BRIEF A
Output the lines of the entries between the line containing "ie Bundesstraße 8" and the line containing "026, L 3077;", inclusive, keeping each line as it appears.

DOCUMENT SEGMENT
▬▬▬
This is cool technology and as a technologist at heard I am completely swept up in the awesomeness yet to come, my next car had better be autonomous and my next fridge had better automatically order replacement goods as I remove them – or I will be a very disappointed consumer.
But? is technological unemployment the only possible future we face as a human race? this blog doesn’t form any conclusions, it’s designed to provide you with some challenging reading points from leading commentators so you can start forming your own conclusions.
Stephen Hawking on Machine-Produced Wealth
Last year in his first Reddit AMA (Ask me Anything) Stephen Hawking proffered two scenarios – a life of luxurious leisure or of miserable poverty as possible futures:
Question: Have you thought about the possibility of technological unemployment, where we develop automated processes that ultimately cause large unemployment by performing jobs faster and/or cheaper than people can perform them? Some compare this thought to the thoughts of the Luddites, whose revolt was caused in part by perceived technological unemployment over 100 years ago. In particular, do you foresee a world where people work less because so much work is automated? Do you think people will always either find work or manufacture more work to be done? Thank you for your time and your contributions. I’ve found research to be a largely social endeavor, and you’ve been an inspiration to so many.
Stephen Hawking Answer: If machines produce everything we need, the outcome will depend on how things are distributed. Everyone can enjoy a life of luxurious leisure if the machine-produced wealth is shared, or most people can end up miserably poor if the machine-owners successfully lobby against wealth redistribution. So far, the trend seems to be toward the second option, with technology driving ever-increasing inequality.
He has since declared we need to leave earth “I am convinced that humans need to leave earth” indicating we are facing bigger challenges technological unemployment in preserving our planet.
Sarah Kessler on Automation Doesn’t Necessarily Make Humans Obsolete
One series of articles on the future of work I have enjoyed recently comes from Sarah Kessler of Quartz, in “The optimist’s guide to the robot apocalypse” she takes us through a historical journey where fear of automation led to increased employment – automated knitting machines in Queen Elizabeth I’s era through to graphing the increase in headcount at Amazon in recent years. When considering differing studies and commentary on the subject she goes further to highlight that automation doesn’t necessarily make humans obsolete and we really don’t know what is coming next:
In 2013, researchers at Oxford sparked fear of the robot revolution when they estimated that almost half of US occupations were likely to be automated. But three years later, McKinsey arrived at a very different number. After analyzing 830 occupations, it concluded that just 5% of them could be completely automated.
Her interview with Ryan Avent (author of “The Wealth of Humans“) is another interesting read on how looking to history for enhanced education won’t necessarily help with this looming automation challenge to the same extent it did in the Industrial Revolution – “An economist explains why education won’t save us from being replaced by robots“.
Elon Musk on Universal Basic Income
The notion of a Universal Basic Income isn’t new, Switzerland held a widely publicised referendum last year which was defeated yet elevated the debate. In a short interview on CNBC on the topic recently Elon Musk speculated:
“There’s a pretty good chance we end up with a universal basic income, or something like that, due to automation,” said Musk. “I’m not sure what else one would do. That’s what I think would happen.”
▬▬▬
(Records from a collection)
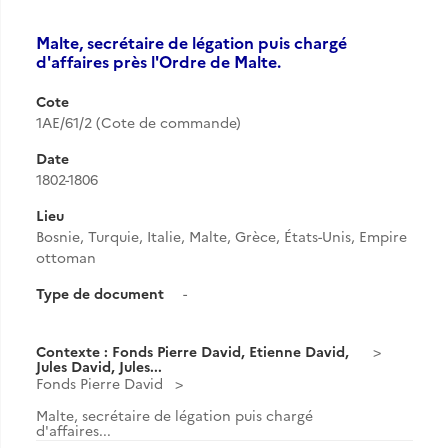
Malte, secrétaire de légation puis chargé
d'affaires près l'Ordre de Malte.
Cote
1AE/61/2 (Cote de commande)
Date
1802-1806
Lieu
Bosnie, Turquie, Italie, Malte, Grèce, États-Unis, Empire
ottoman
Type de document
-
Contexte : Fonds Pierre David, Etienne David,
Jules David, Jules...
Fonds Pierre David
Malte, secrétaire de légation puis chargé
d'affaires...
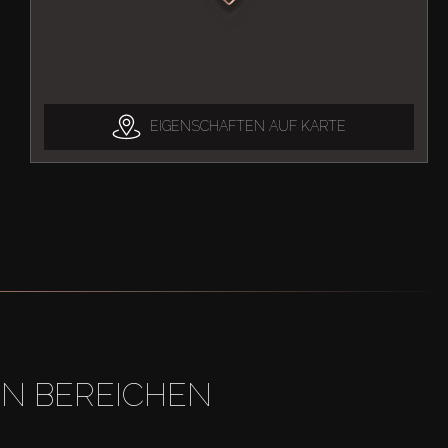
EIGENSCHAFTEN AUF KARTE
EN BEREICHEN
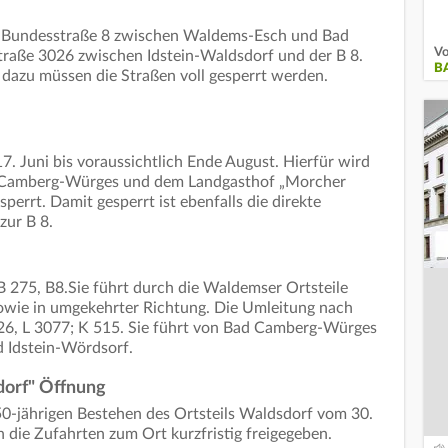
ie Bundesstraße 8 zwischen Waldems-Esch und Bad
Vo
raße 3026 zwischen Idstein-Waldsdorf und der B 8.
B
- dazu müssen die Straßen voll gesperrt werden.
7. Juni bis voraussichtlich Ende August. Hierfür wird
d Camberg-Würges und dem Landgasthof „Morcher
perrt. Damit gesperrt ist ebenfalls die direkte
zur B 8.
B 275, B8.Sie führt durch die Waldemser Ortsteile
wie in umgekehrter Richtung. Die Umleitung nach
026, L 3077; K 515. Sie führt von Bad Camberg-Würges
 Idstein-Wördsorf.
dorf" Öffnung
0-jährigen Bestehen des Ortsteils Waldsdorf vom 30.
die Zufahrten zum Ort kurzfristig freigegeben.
▬▬▬
BRIEF B
Return the passage of the blog post on technological unemployment between "But? is technological" and "your own conclusions.", inclusive, copied word for word.

ANSWER BOX A
ie Bundesstraße 8 zwischen Waldems-Esch und Bad
Vo
raße 3026 zwischen Idstein-Waldsdorf und der B 8.
B
- dazu müssen die Straßen voll gesperrt werden.
7. Juni bis voraussichtlich Ende August. Hierfür wird
d Camberg-Würges und dem Landgasthof „Morcher
perrt. Damit gesperrt ist ebenfalls die direkte
zur B 8.
B 275, B8.Sie führt durch die Waldemser Ortsteile
wie in umgekehrter Richtung. Die Umleitung nach
026, L 3077; K 515. Sie führt von Bad Camberg-Würges

ANSWER BOX B
But? is technological unemployment the only possible future we face as a human race? this blog doesn’t form any conclusions, it’s designed to provide you with some challenging reading points from leading commentators so you can start forming your own conclusions.